Stored data entries:
*** Begin section ***
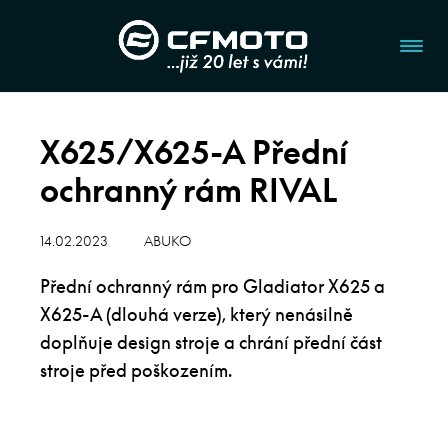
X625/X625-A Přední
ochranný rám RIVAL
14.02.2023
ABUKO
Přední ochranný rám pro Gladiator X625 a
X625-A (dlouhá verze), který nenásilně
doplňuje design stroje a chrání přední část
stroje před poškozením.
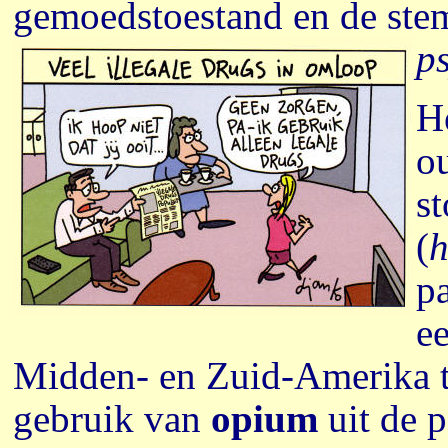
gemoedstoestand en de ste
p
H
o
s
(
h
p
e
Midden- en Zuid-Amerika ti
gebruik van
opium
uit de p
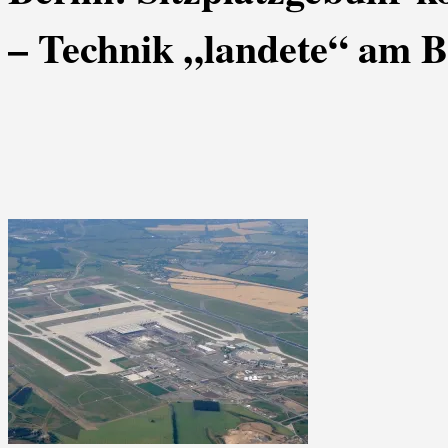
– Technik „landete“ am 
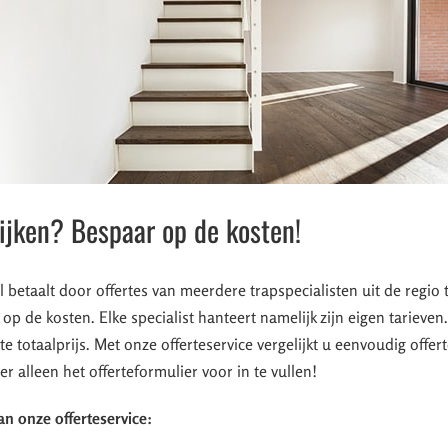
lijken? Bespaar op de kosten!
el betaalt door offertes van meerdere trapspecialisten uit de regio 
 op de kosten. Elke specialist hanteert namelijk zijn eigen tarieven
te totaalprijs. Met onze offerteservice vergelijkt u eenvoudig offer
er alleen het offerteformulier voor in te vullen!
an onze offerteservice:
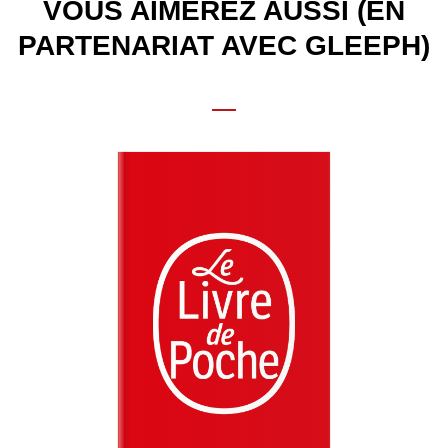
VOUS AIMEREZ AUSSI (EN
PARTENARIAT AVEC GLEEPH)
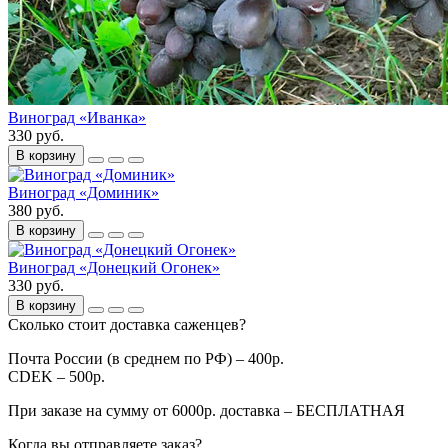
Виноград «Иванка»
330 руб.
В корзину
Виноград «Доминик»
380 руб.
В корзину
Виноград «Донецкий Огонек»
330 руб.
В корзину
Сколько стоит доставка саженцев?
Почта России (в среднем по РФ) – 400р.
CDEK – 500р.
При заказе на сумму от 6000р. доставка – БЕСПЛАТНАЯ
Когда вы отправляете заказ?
*** End section ***
*** Begin section ***
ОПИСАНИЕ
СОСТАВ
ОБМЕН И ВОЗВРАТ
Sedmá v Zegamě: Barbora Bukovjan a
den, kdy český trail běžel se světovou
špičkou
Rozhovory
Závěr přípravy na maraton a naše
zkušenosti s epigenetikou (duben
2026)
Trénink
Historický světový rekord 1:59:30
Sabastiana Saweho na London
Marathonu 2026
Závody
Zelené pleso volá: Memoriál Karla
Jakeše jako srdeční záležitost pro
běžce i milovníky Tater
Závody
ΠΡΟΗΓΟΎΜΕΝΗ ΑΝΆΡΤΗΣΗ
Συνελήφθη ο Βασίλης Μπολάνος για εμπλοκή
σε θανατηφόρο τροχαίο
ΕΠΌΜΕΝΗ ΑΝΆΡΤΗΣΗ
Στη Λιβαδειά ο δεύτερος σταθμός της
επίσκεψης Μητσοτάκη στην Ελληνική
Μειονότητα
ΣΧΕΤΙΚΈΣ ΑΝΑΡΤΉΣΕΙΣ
*** End section ***
| WORK INSTRUCTIONS |
When the word "доставка" shows up in a line of the entries, report that line.

| ANSWER SECTION |
Сколько стоит доставка саженцев?
При заказе на сумму от 6000р. доставка – БЕСПЛАТНАЯ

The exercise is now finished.